Task instructions: Can you turn the entries from the line containing "Acceptance check, energy (kWh) field." up to and including the line containing "Read: 55.7mm" into a numbered list, skipping blank lines and leaving out the pictures?

Provided data:
[Start of section]

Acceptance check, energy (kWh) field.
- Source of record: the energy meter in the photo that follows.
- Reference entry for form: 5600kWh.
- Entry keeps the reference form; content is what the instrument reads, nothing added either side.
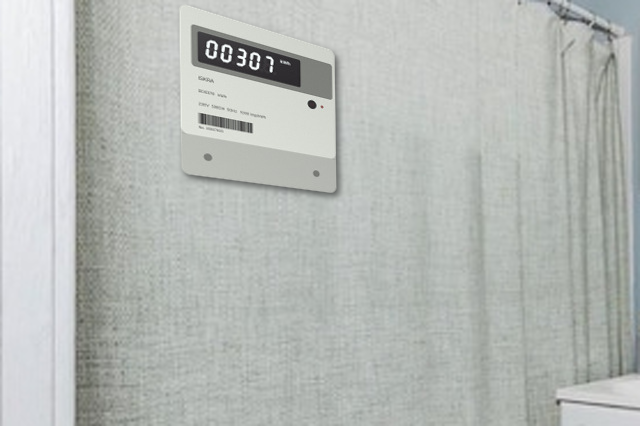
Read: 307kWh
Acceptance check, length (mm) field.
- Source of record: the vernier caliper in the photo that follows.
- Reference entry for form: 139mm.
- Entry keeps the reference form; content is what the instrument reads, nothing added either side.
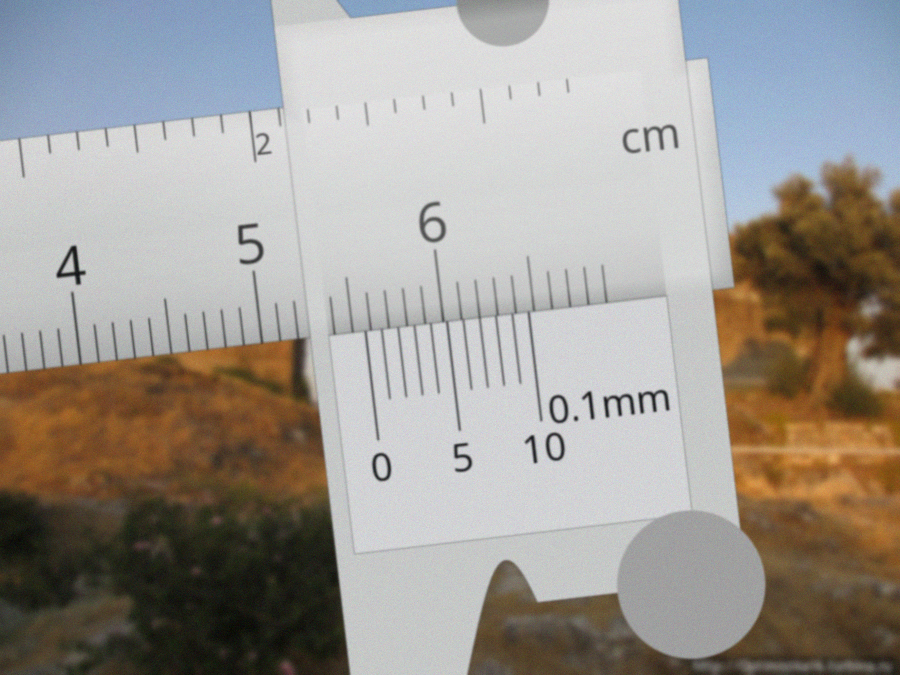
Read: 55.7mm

[End of section]
[Start of section]

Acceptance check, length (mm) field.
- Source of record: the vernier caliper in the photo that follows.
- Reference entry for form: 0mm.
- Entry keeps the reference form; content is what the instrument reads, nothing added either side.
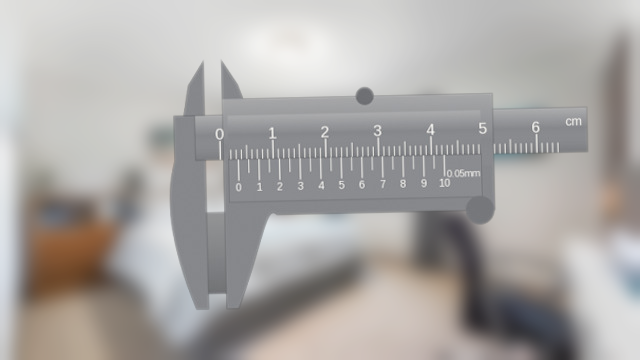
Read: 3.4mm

[End of section]

Result of the exercise:
1. Acceptance check, energy (kWh) field.
2. - Source of record: the energy meter in the photo that follows.
3. - Reference entry for form: 5600kWh.
4. - Entry keeps the reference form; content is what the instrument reads, nothing added either side.
5. Read: 307kWh
6. Acceptance check, length (mm) field.
7. - Source of record: the vernier caliper in the photo that follows.
8. - Reference entry for form: 139mm.
9. - Entry keeps the reference form; content is what the instrument reads, nothing added either side.
10. Read: 55.7mm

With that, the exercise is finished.